Click on any Step above to see details
Dimensional Modeling
In this stage of the process we look at all of the
ways in which we will have to query and filter data based on the working
prototypes developed in the previous phase.
A dimensional model takes one or more data feeds from source transactional
systems and creates a data schema that is based on the concept of "measures"
and "dimensions." A measure is numeric piece of data that is relevant to
our dashboard, and a dimension is a mechanism by which we can slice and
filter the results of our measures. Typically this is accomplished with
a modified star or snowflake schema.
The end result of this stage is a comprehensive data model that integrates
all source system data into one high-performance data repository that our
dashboards can use to render their data visualizations.
Data Feed Definition
While the working prototypes provide a set of functional requirements for our Dimensional Model, the Dimensional Model helps define the specifications for the format of the source data feeds.
Based on the number of measures, dimensions, and the frequency of the data, we create a set of data feed definition files which clearly enumerate all data required for the system to operate on a field by field basis. This document is often used by the client's internal IT department as the basis for developing their source data feeds.
Data Extracts
Data Extracts are the execution of the Data Feed definitions against source systems. This step is most often performed by the client’s internal IT department as it requires a deep understanding of the source system data and structures.
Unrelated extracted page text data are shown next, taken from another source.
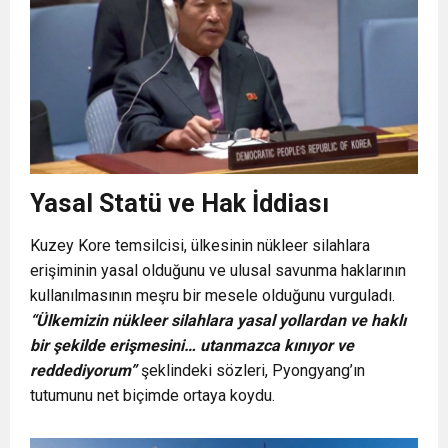
Yasal Statü ve Hak İddiası
Kuzey Kore temsilcisi, ülkesinin nükleer silahlara
erişiminin yasal olduğunu ve ulusal savunma haklarının
kullanılmasının meşru bir mesele olduğunu vurguladı.
“Ülkemizin nükleer silahlara yasal yollardan ve haklı
bir şekilde erişmesini… utanmazca kınıyor ve
reddediyorum”
şeklindeki sözleri, Pyongyang’ın
tutumunu net biçimde ortaya koydu.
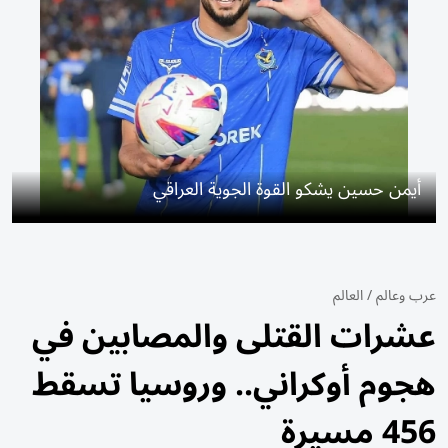
أيمن حسين يشكو القوة الجوية العراقي
عرب وعالم
/
العالم
عشرات القتلى والمصابين في
هجوم أوكراني.. وروسيا تسقط
456 مسيرة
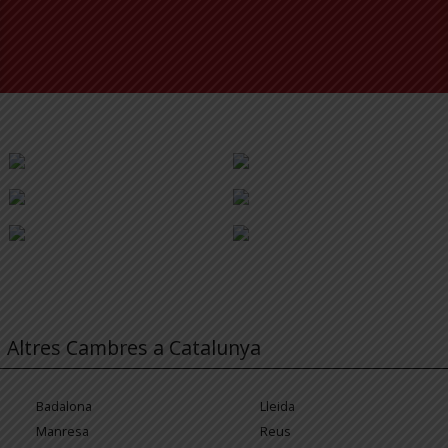
Altres Cambres a Catalunya
Badalona
Lleida
Manresa
Reus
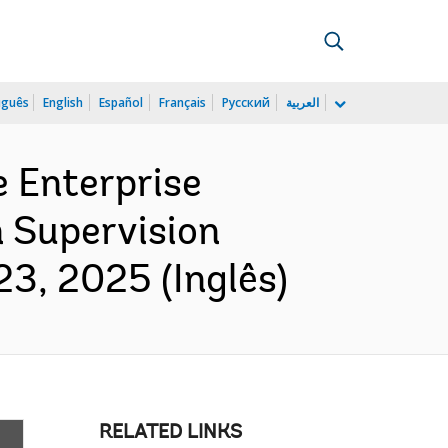
uguês
English
Español
Français
Русский
العربية
e Enterprise
n Supervision
23, 2025 (Inglês)
RELATED LINKS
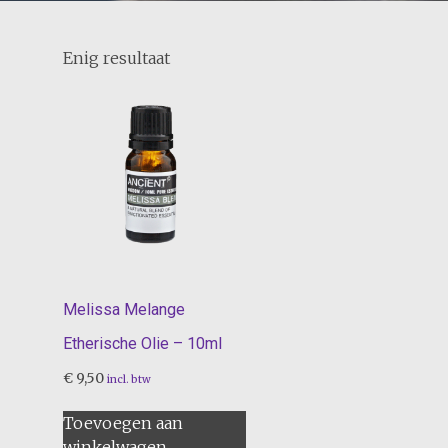
Enig resultaat
Melissa Melange
Etherische Olie – 10ml
€
9,50
incl. btw
Toevoegen aan
winkelwagen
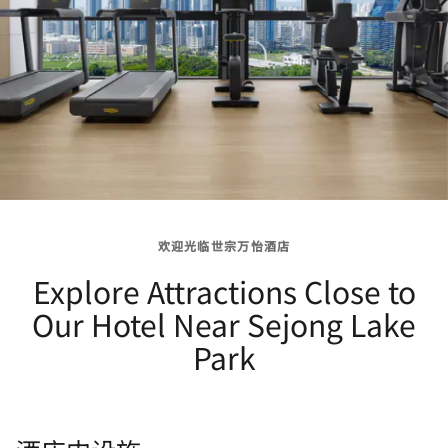
欢迎光临世宗万怡酒店
Explore Attractions Close to
Our Hotel Near Sejong Lake
Park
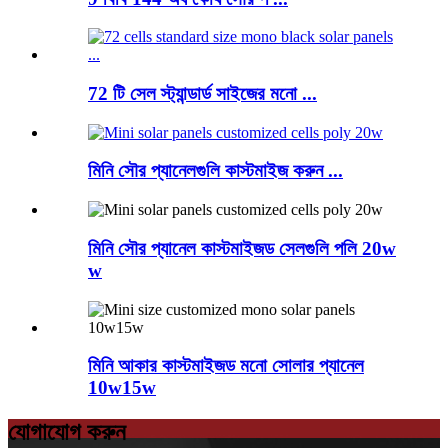
72 টি সেল স্ট্যান্ডার্ড সাইজের মনো ...
মিনি সৌর প্যানেলগুলি কাস্টমাইজ করুন ...
মিনি সৌর প্যানেল কাস্টমাইজড সেলগুলি পলি 20w
w
মিনি আকার কাস্টমাইজড মনো সোলার প্যানেল
10w15w
যোগাযোগ করুন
The client uses the data feed definition as guide in building their source data extracts, and tests the accuracy of their extracts against the data feed definition..
ETL & Staging.
Once data extracts have been provided (either in
sample form or live) we then build the "Extraction - Transformation - Load"
routines that take the data extracts and transform them into our dimensional
model.
The dimensional model itself is a relational database and used as
a staging area for batch updates prior to us moving the data into an OLAP
engine.
This ETL step is where all the critical logic takes place to make sure all of the source systems data forms the necessary relationships between each other. This is also the place where
we validate the accuracy of the data and perform the needed logic to handle such things as slowly changing dimensions and exception rules.
OLAP Solution
OLAP stands for "On-Line Analytical Processing" and is a specialized database primarily used to pre-calculate the aggregates/sums/groupings of the intersection of each dimension and measure in the dimensional model.
Often times this database is referred to as a "cube" as the data is no longer in a 2 dimensional row/column format.
OLAP solutions are often necessary when having to analyze large sets of data in aggregate form. These data cubes are usually necessary to build the high performing foundation for dashboards to calculate, render, and provide on demand interactivity at high speed.